Friedrich was trying to think of a way to lure Casper someplace where there was a phone—maybe he was being overcautious, but he couldn’t shake the idea that it wasn’t safe to leave the boy alone like this. He’d call Winton. He’d rather hear “I told you so” than make a mistake. She’d probably want to pull some strings and get him into a private mental hospital. He wasn’t crazy about that idea, but . . . remembering that Casper had developed a taste for flesh, Friedrich was about to suggest a burger at a diner called Louie’s that made the preposterous claim that it had invented the hamburger, when a voice echoed up from the quad below, “Hey, Casper, you need help with your suitcase?”
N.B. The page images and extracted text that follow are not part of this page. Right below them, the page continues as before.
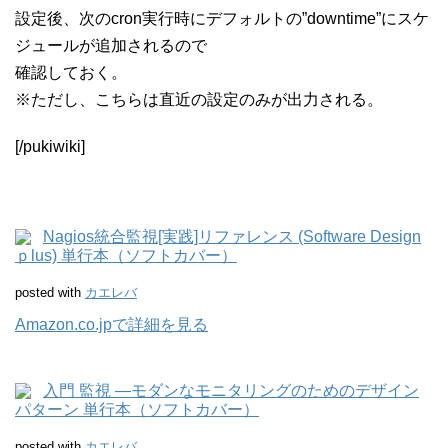
設定後、次のcron実行時にデフォルトの”downtime”にスケ
ジュールが追加されるので
確認しておく。
※ただし、こちらは直近の設定のみが出力される。
[/pukiwiki]
Nagios統合監視[実践]リファレンス (Software Design
ｐlus) 単行本（ソフトカバー）
posted with
カエレバ
Amazon.co.jpで詳細を見る
入門 監視 ―モダンなモニタリングのためのデザイン
パターン 単行本（ソフトカバー）
posted with
カエレバ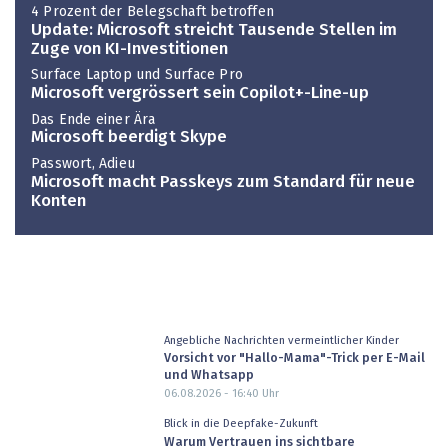
4 Prozent der Belegschaft betroffen
Update: Microsoft streicht Tausende Stellen im
Zuge von KI-Investitionen
Surface Laptop und Surface Pro
Microsoft vergrössert sein Copilot+-Line-up
Das Ende einer Ära
Microsoft beerdigt Skype
Passwort, Adieu
Microsoft macht Passkeys zum Standard für neue
Konten
Angebliche Nachrichten vermeintlicher Kinder
Vorsicht vor "Hallo-Mama"-Trick per E-Mail
und Whatsapp
06.08.2026 - 16:40
Uhr
Blick in die Deepfake-Zukunft
Warum Vertrauen ins sichtbare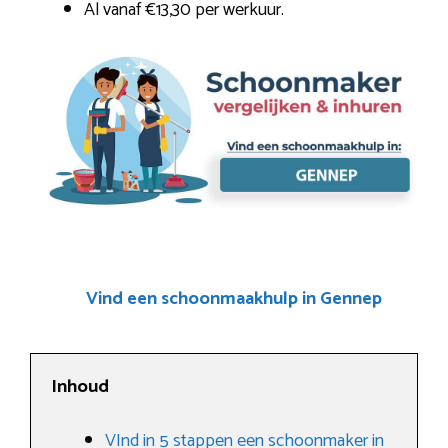
Al vanaf €13,30 per werkuur.
Vind een schoonmaakhulp in Gennep
Inhoud
VInd in 5 stappen een schoonmaker in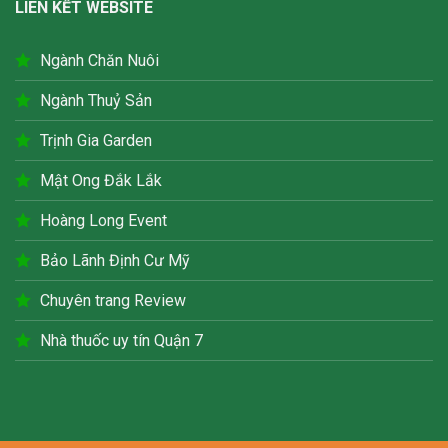
LIÊN KẾT WEBSITE
Ngành Chăn Nuôi
Ngành Thuỷ Sản
Trịnh Gia Garden
Mật Ong Đắk Lắk
Hoàng Long Event
Bảo Lãnh Định Cư Mỹ
Chuyên trang Review
Nhà thuốc uy tín Quận 7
Friedrich snapped open the shade. Either it was Whitney or Friedrich was delusional, too. Casper jumped off the bed, opened the window, stuck his head out, and shouted, “We’ll be down in a few minutes, Whit.”

Friedrich turned on the light to get a better look at his patient. More unbelievable and far more disconcerting to Friedrich than Casper’s Dickensian graveyard fantasy and subsequent embrace by the Bouchards was the fact that Casper was changing into a navy blue blazer with a Wainscot Yacht Club crest.